Schroeder à Luxembourg

Le retour du conciliateur

d'Lëtzebuerger Land du 22.05.2003

Gerhard Schröder multipliait les compliments à l'égard de son hôte Jean-Claude Juncker, samedi dernier à la Gaichel. Le chancelier allemand visitait en famille et en privé le Premier ministre luxembourgeois en rappelant que « bon nombre de compromis au sein de l'Union européenne doivent beaucoup à Jean-Claude Juncker ». Il suggérait par là, alors que « petits » et « grands » dans l'Union s'affrontent à la Convention sur l'avenir de l'Europe au sujet d'un président permanent du Conseil européen, que le Luxembourgeois pourrait être l'homme de la situation.

Il n'y a pas si longtemps, la situation se présentait pourtant de manière bien différente. Juncker, l'éternel conciliateur, s'était improvisé porte-parole d'une large fronde des plus petits États de l'Union dans leur opposition à la création du poste d'un président permanent du Conseil européen. Aujourd'hui, cette présidence tourne tous les six mois parmi les pays membres. 
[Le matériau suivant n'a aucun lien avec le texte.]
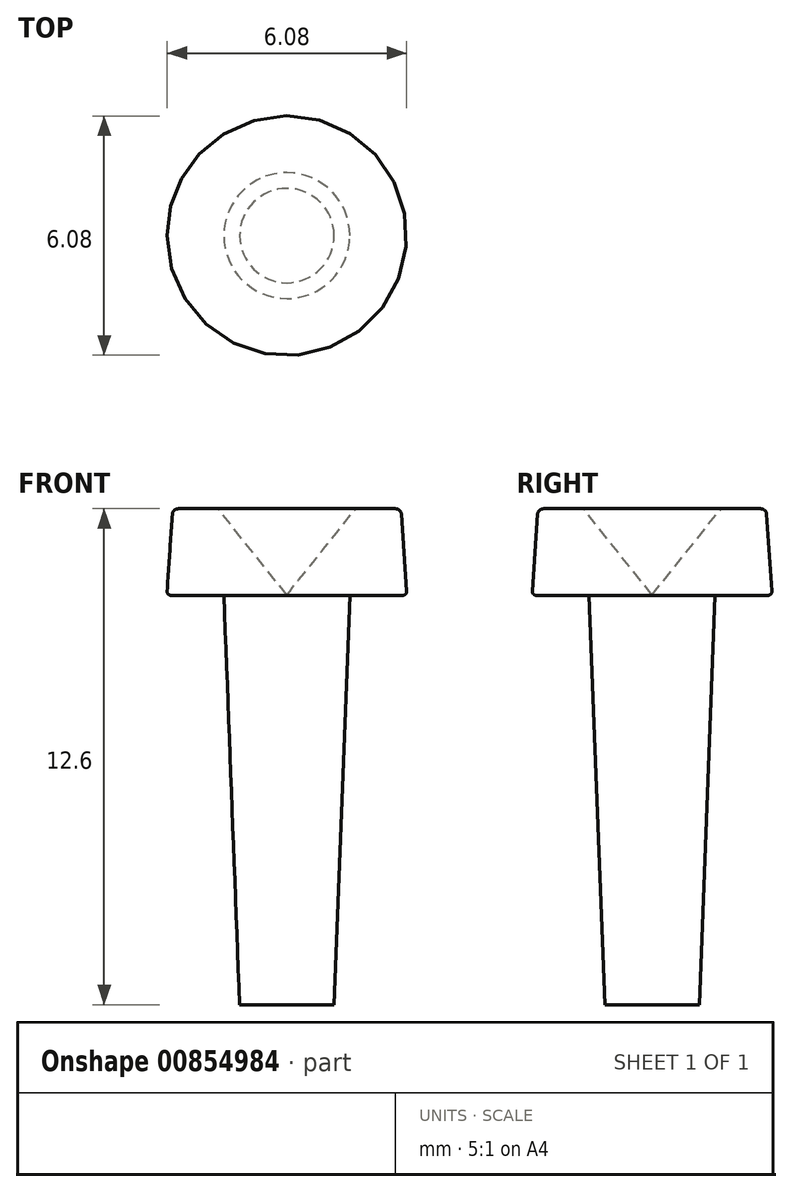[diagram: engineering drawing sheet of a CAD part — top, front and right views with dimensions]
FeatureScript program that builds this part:
annotation { "Feature Type Name" : "Feature", "Feature Type Description" : "" }
export const myFeature = defineFeature(function(context is Context, id is Id, definition is map)
    precondition{}
    {
        {
            var Q0;
            Q0=qCreatedBy(makeId("Front.planeOp"),FACE);
            var sketch = newSketch(context, id + "F0", { "sketchPlane" : qUnion([Q0])});
            skLineSegment(sketch, "E0", {"start": v(0, 7.12) * mm, "end": v(0, -15.42) * mm});
            skLineSegment(sketch, "E1", {"start": v(0, 0) * mm, "end": v(2.94, 0) * mm});
            skLineSegment(sketch, "E2", {"start": v(3.04, 0.1) * mm, "end": v(2.9, 2.06) * mm});
            skLineSegment(sketch, "E3", {"start": v(2.76, 2.2) * mm, "end": v(1.8, 2.2) * mm});
            skLineSegment(sketch, "E4", {"start": v(1.72, 2.16) * mm, "end": v(0, 0) * mm});
            skLineSegment(sketch, "E5", {"start": v(0, 0) * mm, "end": v(0, 0) * mm});
            skLineSegment(sketch, "E6", {"start": v(1.84, 2.2) * mm, "end": v(1.84, 0) * mm, "construction": true});
            skLineSegment(sketch, "E7", {"start": v(1.64, 2.2) * mm, "end": v(-0.81, 2.2) * mm, "construction": true});
            skLineSegment(sketch, "E8", {"start": v(0, 0.01) * mm, "end": v(-0.66, 0) * mm, "construction": true});
            skLineSegment(sketch, "E9", {"start": v(0, 0) * mm, "end": v(0, -10.4) * mm});
            skLineSegment(sketch, "E10", {"start": v(0, -10.4) * mm, "end": v(0, 0) * mm});
            skLineSegment(sketch, "E11", {"start": v(0, -10.4) * mm, "end": v(1.2, -10.4) * mm});
            skLineSegment(sketch, "E12", {"start": v(1.2, -10.4) * mm, "end": v(1.6, 0) * mm});
            skPoint(sketch, "E13.visualSharp", {"position": v(2.9, 2.2) * mm});
            skArc(sketch, "E13.filletArc", {"start": v(2.9, 2.06) * mm, "mid": v(2.86, 2.16) * mm, "end": v(2.76, 2.2) * mm});
            skPoint(sketch, "E14.visualSharp", {"position": v(1.75, 2.2) * mm});
            skArc(sketch, "E14.filletArc", {"start": v(1.8, 2.2) * mm, "mid": v(1.75, 2.2) * mm, "end": v(1.72, 2.16) * mm});
            skPoint(sketch, "E15.visualSharp", {"position": v(3.05, 0) * mm});
            skArc(sketch, "E15.filletArc", {"start": v(2.94, 0) * mm, "mid": v(3.02, 0.03) * mm, "end": v(3.04, 0.1) * mm});
            skSolve(sketch);
        }
        {
            var Q0;
            Q0 = qSketchRegion(id + "F0", true);
            var Q1;
            Q1=sQuery(id+"F0.wireOp",EDGE,"E10");
            revolve(context, id + "F1", {"surfaceOperationType" : NewSurfaceOperationType.NEW, "entities" : qUnion([Q0]), "axis" : qUnion([Q1]), "revolveType" : RevolveType.FULL});
        }
    });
Rarement avait-on vu Juncker aussi conflictuel sur le terrain international. Mais, assurant ses arrières, il veillait bien à s'en prendre à Valéry Giscard d'Estaing, le président de la Convention, plutôt qu'à Messieurs Aznar, Blair et Chirac, les véritables pères de l'idée présidentielle.

Depuis, le Luxembourg est de retour en mode conciliateur. On multiplie les contacts, se déplace et reçoit. Le chancelier allemand joue un rôle particulier dans cette approche, l'Allemagne étant traditionnellement l'allié du Benelux dans la défense de la tradition « communautaire » de l'Union européenne. Même si Schröder n'est ni connu pour ses convictions européennes ni pour sa capacité de résistance face à la pression de Jacques Chirac, le président français. La République fédérale a ainsi accepté dans un important papier franco-allemand ce nouveau président européen que le Benelux refuse.
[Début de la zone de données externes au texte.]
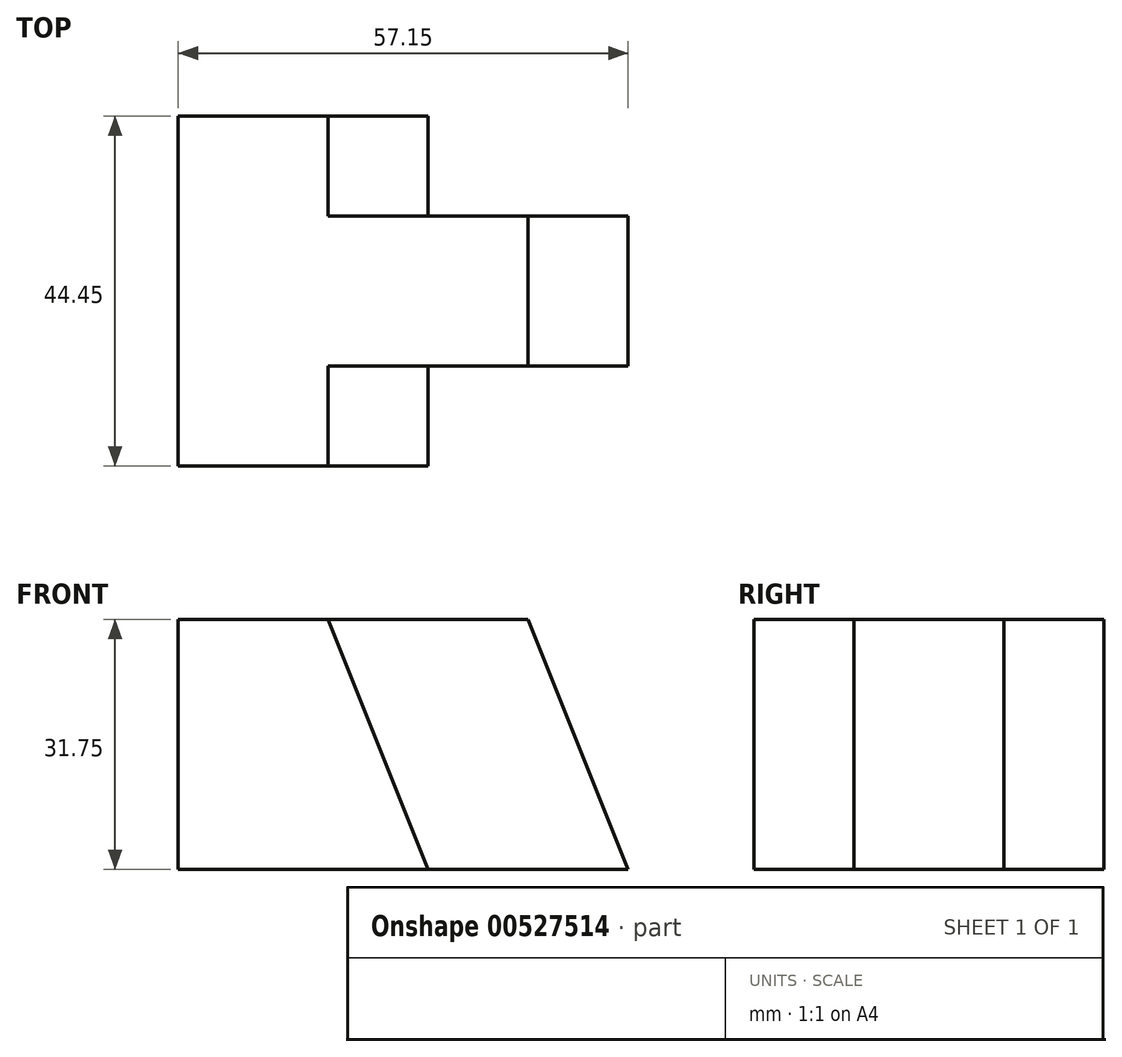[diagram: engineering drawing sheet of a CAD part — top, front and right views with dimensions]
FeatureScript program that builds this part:
annotation { "Feature Type Name" : "Feature", "Feature Type Description" : "" }
export const myFeature = defineFeature(function(context is Context, id is Id, definition is map)
    precondition{}
    {
        {
            var Q0;
            Q0=qCreatedBy(makeId("Front.planeOp"),FACE);
            var sketch = newSketch(context, id + "F0", { "sketchPlane" : qUnion([Q0])});
            skLineSegment(sketch, "E0", {"start": v(0, 0) * mm, "end": v(0, 31.75) * mm});
            skLineSegment(sketch, "E1", {"start": v(0, 31.75) * mm, "end": v(57.15, 31.75) * mm});
            skLineSegment(sketch, "E2", {"start": v(57.15, 31.75) * mm, "end": v(57.15, 0) * mm});
            skLineSegment(sketch, "E3", {"start": v(57.15, 0) * mm, "end": v(0, 0) * mm});
            skSolve(sketch);
        }
        {
            var Q0;
            Q0=makeQuery(id+"F0.imprint","IMPRINT",FACE,{"disambiguationData":[TD([[makeQuery(id+"F0.imprint","IMPRINT",EDGE,{"derivedFrom":sQuery(id+"F0.wireOp",EDGE,"E0")}),-1.0]])]});
            extrude(context, id + "F1", {"entities" : qUnion([Q0]), "depth" : 44.45 * mm, "offsetDistance" : 25.4 * mm});
        }
        {
            var Q0;
            Q0=qCreatedBy(makeId("Front.planeOp"),FACE);
            var sketch = newSketch(context, id + "F2", { "sketchPlane" : qUnion([Q0])});
            skLineSegment(sketch, "E4", {"start": v(0, 0) * mm, "end": v(19.05, 0) * mm});
            skLineSegment(sketch, "E5", {"start": v(19.05, 0) * mm, "end": v(19.05, 31.75) * mm});
            skLineSegment(sketch, "E6", {"start": v(19.05, 31.75) * mm, "end": v(0, 31.75) * mm});
            skLineSegment(sketch, "E7", {"start": v(0, 31.75) * mm, "end": v(0, 0) * mm});
            skLineSegment(sketch, "E8", {"start": v(19.05, 31.75) * mm, "end": v(31.75, 0) * mm});
            skPoint(sketch, "E8.endSnap0", {"position": v(9.53, 0) * mm});
            skLineSegment(sketch, "E9", {"start": v(31.75, 0) * mm, "end": v(19.05, 0) * mm});
            skLineSegment(sketch, "E10", {"start": v(31.75, 0) * mm, "end": v(57.15, 0) * mm});
            skSolve(sketch);
        }
        {
            var Q0;
            Q0=makeQuery(id+"F2.imprint","IMPRINT",FACE,{"disambiguationData":[TD([[makeQuery(id+"F2.imprint","IMPRINT",EDGE,{"derivedFrom":sQuery(id+"F2.wireOp",EDGE,"E5")}),-1.0]])]});
            extrude(context, id + "F3", {"entities" : qUnion([Q0]), "operationType" : NewBodyOperationType.REMOVE, "oppositeDirection" : true, "depth" : 12.7 * mm, "offsetDistance" : 25.4 * mm});
        }
        {
            var Q0;
            Q0=makeQuery(id+"F1.opExtrude","CAP_FACE",FACE,{"disambiguationData":[OSD([sQuery(id+"F0.wireOp",EDGE,"E0"),sQuery(id+"F0.wireOp",EDGE,"E1"),sQuery(id+"F0.wireOp",EDGE,"E2"),sQuery(id+"F0.wireOp",EDGE,"E3")])],"isStart":false});
            var sketch = newSketch(context, id + "F4", { "sketchPlane" : qUnion([Q0])});
            skLineSegment(sketch, "E11", {"start": v(57.15, 0) * mm, "end": v(31.75, 0) * mm});
            skLineSegment(sketch, "E12", {"start": v(31.75, 0) * mm, "end": v(19.05, 31.75) * mm});
            skLineSegment(sketch, "E13", {"start": v(19.05, 31.75) * mm, "end": v(57.15, 31.75) * mm});
            skLineSegment(sketch, "E14", {"start": v(57.15, 31.75) * mm, "end": v(57.15, 0) * mm});
            skLineSegment(sketch, "E15", {"start": v(0, 31.75) * mm, "end": v(19.05, 31.75) * mm});
            skSolve(sketch);
        }
        {
            var Q0;
            Q0=makeQuery(id+"F4.imprint","IMPRINT",FACE,{"disambiguationData":[TD([[makeQuery(id+"F4.imprint","IMPRINT",EDGE,{"derivedFrom":sQuery(id+"F4.wireOp",EDGE,"E11")}),-1.0]])]});
            extrude(context, id + "F5", {"entities" : qUnion([Q0]), "operationType" : NewBodyOperationType.REMOVE, "oppositeDirection" : true, "depth" : 12.7 * mm, "offsetDistance" : 25.4 * mm});
        }
        {
            var Q0;
            Q0=makeQuery(id+"F1.opExtrude","CAP_FACE",FACE,{"disambiguationData":[OSD([sQuery(id+"F0.wireOp",EDGE,"E0"),sQuery(id+"F0.wireOp",EDGE,"E1"),sQuery(id+"F0.wireOp",EDGE,"E2"),sQuery(id+"F0.wireOp",EDGE,"E3")])],"isStart":true});
            var sketch = newSketch(context, id + "F6", { "sketchPlane" : qUnion([Q0])});
            skLineSegment(sketch, "E16", {"start": v(-57.15, 0) * mm, "end": v(-31.75, 0) * mm});
            skLineSegment(sketch, "E17", {"start": v(-31.75, 0) * mm, "end": v(-19.05, 31.75) * mm});
            skLineSegment(sketch, "E18", {"start": v(-19.05, 31.75) * mm, "end": v(-57.15, 31.75) * mm});
            skLineSegment(sketch, "E19", {"start": v(-57.15, 31.75) * mm, "end": v(-57.15, 0) * mm});
            skLineSegment(sketch, "E20", {"start": v(-19.05, 31.75) * mm, "end": v(0, 31.75) * mm});
            skSolve(sketch);
        }
        {
            var Q0;
            Q0=makeQuery(id+"F6.imprint","IMPRINT",FACE,{"disambiguationData":[TD([[makeQuery(id+"F6.imprint","IMPRINT",EDGE,{"derivedFrom":sQuery(id+"F6.wireOp",EDGE,"E16")}),1.0]])]});
            extrude(context, id + "F7", {"entities" : qUnion([Q0]), "operationType" : NewBodyOperationType.REMOVE, "oppositeDirection" : true, "depth" : 12.7 * mm, "offsetDistance" : 25.4 * mm});
        }
        {
            var Q0;
            Q0=makeQuery(id+"F5.boolean.opBoolean","COPY",FACE,{"derivedFrom":makeQuery(id+"F5.opExtrude","CAP_FACE",FACE,{"disambiguationData":[OSD([sQuery(id+"F4.wireOp",EDGE,"E11"),sQuery(id+"F4.wireOp",EDGE,"E12"),sQuery(id+"F4.wireOp",EDGE,"E13"),sQuery(id+"F4.wireOp",EDGE,"E14")])],"isStart":false})});
            var sketch = newSketch(context, id + "F8", { "sketchPlane" : qUnion([Q0])});
            skLineSegment(sketch, "E21", {"start": v(57.15, 0) * mm, "end": v(44.45, 31.75) * mm});
            skLineSegment(sketch, "E22", {"start": v(44.45, 31.75) * mm, "end": v(57.15, 31.75) * mm});
            skLineSegment(sketch, "E23", {"start": v(57.15, 31.75) * mm, "end": v(57.15, 0) * mm});
            skLineSegment(sketch, "E24", {"start": v(44.45, 31.75) * mm, "end": v(0, 31.75) * mm});
            skSolve(sketch);
        }
        {
            var Q0;
            Q0=makeQuery(id+"F8.imprint","IMPRINT",FACE,{"disambiguationData":[TD([[makeQuery(id+"F8.imprint","IMPRINT",EDGE,{"derivedFrom":sQuery(id+"F8.wireOp",EDGE,"E21")}),-1.0]])]});
            extrude(context, id + "F9", {"entities" : qUnion([Q0]), "operationType" : NewBodyOperationType.REMOVE, "oppositeDirection" : true, "depth" : 12.7 * mm, "offsetDistance" : 25.4 * mm});
        }
        {
            var Q0;
            Q0=makeQuery(id+"F9.boolean.opBoolean","COPY",FACE,{"derivedFrom":makeQuery(id+"F9.opExtrude","CAP_FACE",FACE,{"disambiguationData":[OSD([sQuery(id+"F8.wireOp",EDGE,"E21"),sQuery(id+"F8.wireOp",EDGE,"E22"),sQuery(id+"F8.wireOp",EDGE,"E23")])],"isStart":false})});
            extrude(context, id + "F10", {"entities" : qUnion([Q0]), "operationType" : NewBodyOperationType.ADD, "depth" : 6.35 * mm, "offsetDistance" : 25.4 * mm});
        }
        {
            var Q0;
            Q0=makeQuery(id+"F10.opExtrude","CAP_FACE",FACE,{"disambiguationData":[OSD([sQuery(id+"F8.wireOp",EDGE,"E21"),sQuery(id+"F8.wireOp",EDGE,"E22"),sQuery(id+"F8.wireOp",EDGE,"E23")])],"isStart":false});
            extrude(context, id + "F11", {"entities" : qUnion([Q0]), "operationType" : NewBodyOperationType.REMOVE, "oppositeDirection" : true, "depth" : 6.35 * mm, "offsetDistance" : 25.4 * mm});
        }
        {
            var Q0;
            Q0=makeQuery(id+"F11.boolean.opBoolean","COPY",FACE,{"derivedFrom":makeQuery(id+"F11.opExtrude","CAP_FACE",FACE,{"disambiguationData":[OSD([sQuery(id+"F8.wireOp",EDGE,"E21"),sQuery(id+"F8.wireOp",EDGE,"E22"),sQuery(id+"F8.wireOp",EDGE,"E23")])],"isStart":false})});
            extrude(context, id + "F12", {"entities" : qUnion([Q0]), "operationType" : NewBodyOperationType.REMOVE, "oppositeDirection" : true, "depth" : 25.4 * mm, "offsetDistance" : 25.4 * mm});
        }
    });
À la Convention, la semaine dernière, le Benelux a offert des compromis aux « grands », en espérant améliorer sa position de négociation sur la question présidentielle. Jacques Santer a ainsi annoncé au nom des trois pays - le Luxembourg est le seul pays du Benelux à disposer encore d'un gouvernement opérationnel - être prêt à accepter une Commission européenne avec plus que quinze commissaires, assistés par quinze « commissaires délégués » sans droit de vote au collège. « À titre personnel », l'ancien président de la Commission n'est d'ailleurs pas convaincu par cette proposition. Jusqu'ici, le Benelux plaidait toujours pour la formule « un commissaire par pays ». 
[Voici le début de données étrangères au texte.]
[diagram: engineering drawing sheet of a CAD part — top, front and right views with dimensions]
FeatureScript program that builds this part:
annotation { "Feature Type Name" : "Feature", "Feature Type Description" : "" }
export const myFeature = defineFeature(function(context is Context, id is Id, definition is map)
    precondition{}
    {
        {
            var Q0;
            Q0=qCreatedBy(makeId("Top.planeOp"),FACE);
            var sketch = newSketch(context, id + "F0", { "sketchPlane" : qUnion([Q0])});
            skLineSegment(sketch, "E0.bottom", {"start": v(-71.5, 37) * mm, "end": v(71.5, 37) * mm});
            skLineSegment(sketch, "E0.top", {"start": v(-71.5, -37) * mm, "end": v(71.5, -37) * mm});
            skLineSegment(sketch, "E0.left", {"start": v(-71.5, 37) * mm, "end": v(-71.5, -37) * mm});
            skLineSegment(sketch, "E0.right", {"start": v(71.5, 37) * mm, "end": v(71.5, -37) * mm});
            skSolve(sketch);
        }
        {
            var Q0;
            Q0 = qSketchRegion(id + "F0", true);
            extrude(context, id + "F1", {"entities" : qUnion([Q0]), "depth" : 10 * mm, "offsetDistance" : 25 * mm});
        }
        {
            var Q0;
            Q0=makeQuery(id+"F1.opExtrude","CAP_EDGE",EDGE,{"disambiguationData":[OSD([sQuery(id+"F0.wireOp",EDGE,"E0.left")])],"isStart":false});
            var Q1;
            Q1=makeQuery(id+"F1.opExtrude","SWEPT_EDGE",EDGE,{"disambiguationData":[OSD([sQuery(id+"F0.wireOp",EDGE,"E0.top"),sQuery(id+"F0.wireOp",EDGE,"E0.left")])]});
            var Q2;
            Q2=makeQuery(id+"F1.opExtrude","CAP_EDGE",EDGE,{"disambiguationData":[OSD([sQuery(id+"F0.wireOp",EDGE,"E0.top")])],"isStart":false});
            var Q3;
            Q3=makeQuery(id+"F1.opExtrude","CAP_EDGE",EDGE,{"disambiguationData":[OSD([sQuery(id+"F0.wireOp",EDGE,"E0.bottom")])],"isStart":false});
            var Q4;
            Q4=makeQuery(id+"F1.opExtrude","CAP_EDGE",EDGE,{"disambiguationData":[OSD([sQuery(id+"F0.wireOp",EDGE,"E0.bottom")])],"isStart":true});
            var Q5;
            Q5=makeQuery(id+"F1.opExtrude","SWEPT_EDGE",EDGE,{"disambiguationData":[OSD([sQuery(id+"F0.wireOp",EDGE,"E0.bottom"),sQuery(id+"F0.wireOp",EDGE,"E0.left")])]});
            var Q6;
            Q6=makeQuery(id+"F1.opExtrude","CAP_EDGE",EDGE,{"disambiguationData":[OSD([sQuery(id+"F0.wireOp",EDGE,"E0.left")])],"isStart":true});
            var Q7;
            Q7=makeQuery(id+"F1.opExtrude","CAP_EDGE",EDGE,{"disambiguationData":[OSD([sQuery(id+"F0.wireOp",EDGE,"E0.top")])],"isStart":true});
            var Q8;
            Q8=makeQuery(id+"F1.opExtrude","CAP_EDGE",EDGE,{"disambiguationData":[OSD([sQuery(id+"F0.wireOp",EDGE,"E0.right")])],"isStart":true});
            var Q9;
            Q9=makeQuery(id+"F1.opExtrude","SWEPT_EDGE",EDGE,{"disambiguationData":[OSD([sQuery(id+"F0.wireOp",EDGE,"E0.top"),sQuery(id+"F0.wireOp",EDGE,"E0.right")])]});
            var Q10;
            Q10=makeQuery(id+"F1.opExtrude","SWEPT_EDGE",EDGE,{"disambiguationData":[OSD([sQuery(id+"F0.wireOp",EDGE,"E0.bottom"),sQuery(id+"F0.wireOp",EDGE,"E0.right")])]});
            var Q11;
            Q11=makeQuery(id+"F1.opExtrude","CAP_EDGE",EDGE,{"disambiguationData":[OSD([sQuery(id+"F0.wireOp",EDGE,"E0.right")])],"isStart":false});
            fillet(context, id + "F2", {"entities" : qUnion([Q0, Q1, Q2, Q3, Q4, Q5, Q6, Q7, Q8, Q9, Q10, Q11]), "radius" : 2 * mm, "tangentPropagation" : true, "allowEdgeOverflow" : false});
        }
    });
Une autre ouverture des trois pays fondateurs de l'Union est l'abolition de la rotation à la présidence de deux formations importantes du Conseil des ministres : celui des « affaires générales » serait présidé par le président de la Commission, celui des « relations extérieures » par le nouveau ministre européen des Affaires étrangères. Du moins chez Joschka Fischer, délégué allemand à la Convention, ces idées étaient bien accueillies. 

Sur le président du Conseil européen, des ouvertures existent déjà de la part du Benelux : désigner un des chefs de gouvernement en exercice pour une durée dépassant six mois. Plus prometteuses semblent toutefois les tentatives de réduire au minimum les pouvoirs de ce « chairman ». Elmar Brok, influent député européen (CDU), propose de lui retirer toute compétence en matière de relations extérieures. Joschka Fischer veut séparer clairement les compétences de ce président de celles du ministre des Affaires étrangères. Le nouveau « Vorsitzender » serait réduit à déposer des gerbes et à faire la traditionnelle « tournée des capitales » avant chaque sommet.

Samedi dernier, Gerhard Schröder a encore refusé de « relativiser publiquement » son soutien aux propositions franco-allemandes. Reste à voir si, un verre de bière à l'épautre en main, il a été plus loin en privé.